• Olivier Eichenberger, Director |

With parliamentary approval of Pillar Two, Switzerland takes a step further in implementing global minimum tax and is on track compared to the EU states.

Background

Switzerland is in the process of implementing the global minimum taxation (Pillar Two) agreed by the OECD/G20 Inclusive Framework by amending the constitution. See further information here.

Latest decision

On Friday, 16 December 2022, in the final vote, the Swiss parliament has approved the proposal of the Federal Council to amend the constitution, including temporary arrangements with basic parameters that empower the government to release the respective (temporary) implementing ordinances, expected as of January 2024. 

After the decision by the Council of States (for further  information see here), the National Council had to deal with the proposal in the December session. The political debate in the chamber mainly focused on the allocation of the expected tax revenues from the top-up tax to be introduced. Whereas the Council of States decided to follow the proposal of the government to have an allocation key of 25% to the Federation and 75% to the cantons, the National Council first decided to allocate 50% to the Federation. However, in the course of eliminating the differences, the National Council followed the 25%/75% allocation.
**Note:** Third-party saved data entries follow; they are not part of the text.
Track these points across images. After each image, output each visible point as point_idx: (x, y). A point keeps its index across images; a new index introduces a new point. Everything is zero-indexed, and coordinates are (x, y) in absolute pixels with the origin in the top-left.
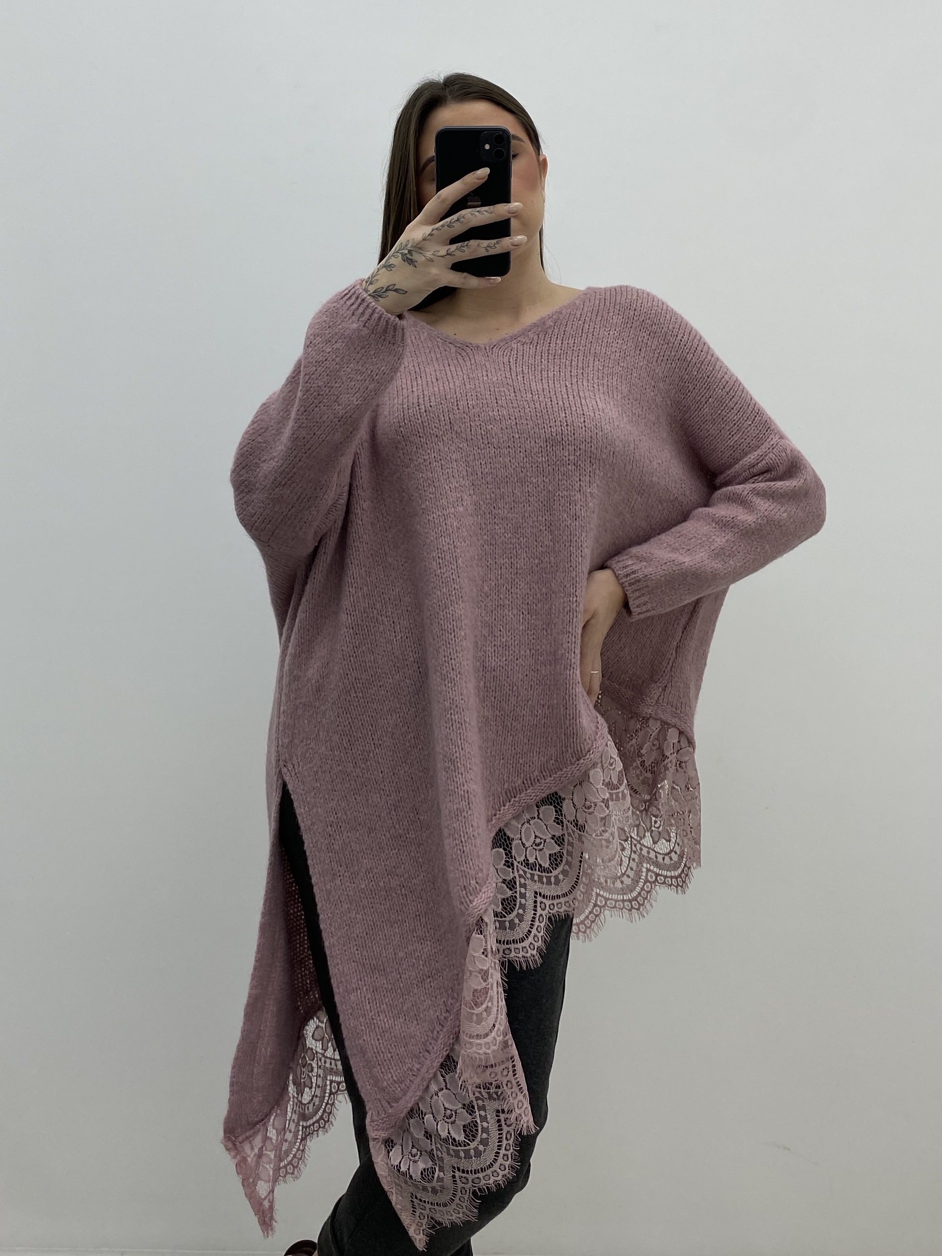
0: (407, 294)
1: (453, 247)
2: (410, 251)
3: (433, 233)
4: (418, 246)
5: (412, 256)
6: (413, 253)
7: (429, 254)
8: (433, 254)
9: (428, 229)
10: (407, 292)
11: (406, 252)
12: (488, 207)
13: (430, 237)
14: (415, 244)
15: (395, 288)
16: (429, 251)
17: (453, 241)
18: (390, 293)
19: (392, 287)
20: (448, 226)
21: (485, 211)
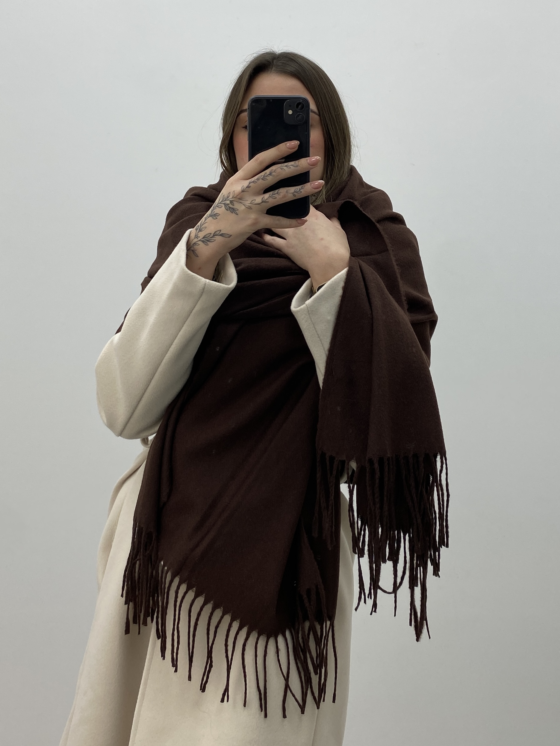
0: (230, 237)
1: (267, 196)
2: (231, 202)
3: (250, 185)
4: (237, 197)
5: (234, 205)
6: (234, 202)
7: (248, 203)
8: (250, 203)
9: (246, 183)
10: (231, 235)
11: (228, 202)
12: (294, 162)
13: (247, 188)
14: (234, 197)
15: (221, 233)
16: (247, 201)
17: (266, 191)
18: (218, 239)
19: (218, 233)
20: (262, 179)
21: (291, 165)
Similarly, the National Council followed the provision that the cantons have to consider the municipalities appropriately in connection with their additional revenues (i.e. no fixed allocation). This provides flexibility for the cantons. 

With this parliamentary approval, Switzerland is on track to implement the global minimum taxation by 2024, which is in line with the OECD’s current plan and the very recent agreement between EU member states to implement Pillar Two through a directive (see for further information here). Accordingly, Switzerland’s intended implementation timeline matches the plans of important other countries. 

Next steps

The amendment of the constitution decided by the parliament will be subject to a public referendum in June 2023. If then confirmed, the Federal Council will go ahead and implement minimum taxation, likely as of 1 January 2024. Over the next months we should also get clarity whether – besides the national top-up tax – only the Income Inclusion Rule (IIR) should be introduced as of 2024 and the Undertaxed Profits Rule (UTPR) shall be deferred by one year as foreseen by many countries.  

Considering the timeline and progress so far, companies should continue to analyze how and to what extent minimum taxation affects them. 

We continue to follow Pillar Two developments in Switzerland closely and will share our take on implementation as it progresses.